▶ WHAT YOU NEED TO DO: When you write out the material, keep every line exactly as it is.

-------

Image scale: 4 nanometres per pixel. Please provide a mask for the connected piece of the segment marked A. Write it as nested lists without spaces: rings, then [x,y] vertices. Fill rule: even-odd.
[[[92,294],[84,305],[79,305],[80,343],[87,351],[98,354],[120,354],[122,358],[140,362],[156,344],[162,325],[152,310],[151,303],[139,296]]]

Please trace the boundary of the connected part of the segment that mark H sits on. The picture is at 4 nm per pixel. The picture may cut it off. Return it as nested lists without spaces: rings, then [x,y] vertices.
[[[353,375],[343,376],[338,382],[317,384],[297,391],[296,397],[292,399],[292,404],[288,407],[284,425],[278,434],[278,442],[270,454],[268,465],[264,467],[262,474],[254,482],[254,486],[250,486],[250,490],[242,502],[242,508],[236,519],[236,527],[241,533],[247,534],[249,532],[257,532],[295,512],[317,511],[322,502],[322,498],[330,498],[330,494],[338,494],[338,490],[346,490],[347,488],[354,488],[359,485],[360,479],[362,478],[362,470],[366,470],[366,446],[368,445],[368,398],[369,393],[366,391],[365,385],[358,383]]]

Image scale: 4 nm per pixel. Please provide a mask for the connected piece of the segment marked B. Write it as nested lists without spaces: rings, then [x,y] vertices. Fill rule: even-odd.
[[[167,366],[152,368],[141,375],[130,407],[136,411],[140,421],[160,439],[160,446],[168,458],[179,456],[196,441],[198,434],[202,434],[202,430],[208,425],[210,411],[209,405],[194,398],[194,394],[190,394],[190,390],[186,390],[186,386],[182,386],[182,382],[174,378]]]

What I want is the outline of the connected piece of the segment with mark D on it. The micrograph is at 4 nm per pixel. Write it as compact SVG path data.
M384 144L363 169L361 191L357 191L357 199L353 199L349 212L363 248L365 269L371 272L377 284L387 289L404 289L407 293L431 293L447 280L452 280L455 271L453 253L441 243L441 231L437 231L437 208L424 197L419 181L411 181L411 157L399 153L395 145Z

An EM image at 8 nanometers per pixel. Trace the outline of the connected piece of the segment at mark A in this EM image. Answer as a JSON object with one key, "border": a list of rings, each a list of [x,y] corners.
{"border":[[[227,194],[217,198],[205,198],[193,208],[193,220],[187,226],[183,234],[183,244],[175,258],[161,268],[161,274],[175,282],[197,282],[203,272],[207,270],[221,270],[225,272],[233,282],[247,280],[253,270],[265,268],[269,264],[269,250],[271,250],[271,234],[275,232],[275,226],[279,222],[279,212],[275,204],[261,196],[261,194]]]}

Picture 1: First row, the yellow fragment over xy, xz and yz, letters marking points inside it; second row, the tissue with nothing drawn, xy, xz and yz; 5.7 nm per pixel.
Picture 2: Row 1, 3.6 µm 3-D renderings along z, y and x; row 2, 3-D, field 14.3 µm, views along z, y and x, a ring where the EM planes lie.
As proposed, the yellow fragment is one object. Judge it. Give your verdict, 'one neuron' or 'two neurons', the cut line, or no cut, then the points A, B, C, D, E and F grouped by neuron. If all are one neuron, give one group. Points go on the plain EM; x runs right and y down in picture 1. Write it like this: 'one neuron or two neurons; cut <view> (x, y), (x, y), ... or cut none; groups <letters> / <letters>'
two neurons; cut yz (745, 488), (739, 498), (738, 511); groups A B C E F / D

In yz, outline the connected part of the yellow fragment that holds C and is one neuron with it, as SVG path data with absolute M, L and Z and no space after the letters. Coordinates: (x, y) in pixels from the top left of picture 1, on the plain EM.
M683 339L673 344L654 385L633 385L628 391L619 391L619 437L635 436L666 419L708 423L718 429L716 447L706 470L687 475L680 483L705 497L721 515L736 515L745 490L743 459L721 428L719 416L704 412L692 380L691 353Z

-------

▶ REPLY TO THE TASK:
Image scale: 4 nanometres per pixel. Please provide a mask for the connected piece of the segment marked A. Write it as nested lists without spaces: rings, then [x,y] vertices. Fill rule: even-odd.
[[[92,294],[84,305],[79,305],[80,343],[87,351],[98,354],[120,354],[122,358],[140,362],[156,344],[162,325],[152,310],[151,303],[139,296]]]

Please trace the boundary of the connected part of the segment that mark H sits on. The picture is at 4 nm per pixel. The picture may cut it off. Return it as nested lists without spaces: rings, then [x,y] vertices.
[[[353,375],[343,376],[338,382],[317,384],[297,391],[296,397],[292,399],[292,404],[288,407],[284,425],[278,434],[278,442],[270,454],[268,465],[264,467],[262,474],[254,482],[254,486],[250,486],[250,490],[242,502],[242,508],[236,519],[236,527],[241,533],[247,534],[249,532],[257,532],[295,512],[317,511],[322,502],[322,498],[330,498],[330,494],[338,494],[338,490],[346,490],[347,488],[354,488],[359,485],[360,479],[362,478],[362,470],[366,470],[366,446],[368,445],[368,398],[369,393],[366,391],[365,385],[358,383]]]

Image scale: 4 nm per pixel. Please provide a mask for the connected piece of the segment marked B. Write it as nested lists without spaces: rings, then [x,y] vertices. Fill rule: even-odd.
[[[167,366],[152,368],[141,375],[130,407],[136,411],[140,421],[160,439],[160,446],[168,458],[179,456],[196,441],[198,434],[202,434],[202,430],[208,425],[210,411],[209,405],[194,398],[194,394],[190,394],[190,390],[186,390],[186,386],[182,386],[182,382],[174,378]]]

What I want is the outline of the connected piece of the segment with mark D on it. The micrograph is at 4 nm per pixel. Write it as compact SVG path data.
M384 144L363 169L361 191L357 191L357 199L353 199L349 212L363 248L365 269L371 272L377 284L387 289L404 289L407 293L431 293L447 280L452 280L455 271L453 253L441 243L441 231L437 231L437 208L424 197L419 181L411 181L411 157L399 153L395 145Z

An EM image at 8 nanometers per pixel. Trace the outline of the connected piece of the segment at mark A in this EM image. Answer as a JSON object with one key, "border": a list of rings, each a list of [x,y] corners.
{"border":[[[227,194],[217,198],[205,198],[193,208],[193,220],[187,226],[183,234],[183,244],[175,258],[161,268],[161,274],[175,282],[197,282],[203,272],[207,270],[221,270],[225,272],[233,282],[247,280],[253,270],[265,268],[269,264],[269,250],[271,250],[271,234],[275,232],[275,226],[279,222],[279,212],[275,204],[261,196],[261,194]]]}

Picture 1: First row, the yellow fragment over xy, xz and yz, letters marking points inside it; second row, the tissue with nothing drawn, xy, xz and yz; 5.7 nm per pixel.
Picture 2: Row 1, 3.6 µm 3-D renderings along z, y and x; row 2, 3-D, field 14.3 µm, views along z, y and x, a ring where the EM planes lie.
As proposed, the yellow fragment is one object. Judge it. Give your verdict, 'one neuron' or 'two neurons', the cut line, or no cut, then the points A, B, C, D, E and F grouped by neuron. If all are one neuron, give one group. Points go on the plain EM; x runs right and y down in picture 1. Write it like this: 'one neuron or two neurons; cut <view> (x, y), (x, y), ... or cut none; groups <letters> / <letters>'
two neurons; cut yz (745, 488), (739, 498), (738, 511); groups A B C E F / D

In yz, outline the connected part of the yellow fragment that holds C and is one neuron with it, as SVG path data with absolute M, L and Z and no space after the letters. Coordinates: (x, y) in pixels from the top left of picture 1, on the plain EM.
M683 339L673 344L654 385L633 385L628 391L619 391L619 437L635 436L666 419L708 423L718 429L716 447L706 470L687 475L680 483L705 497L721 515L736 515L745 490L743 459L721 428L719 416L704 412L692 380L691 353Z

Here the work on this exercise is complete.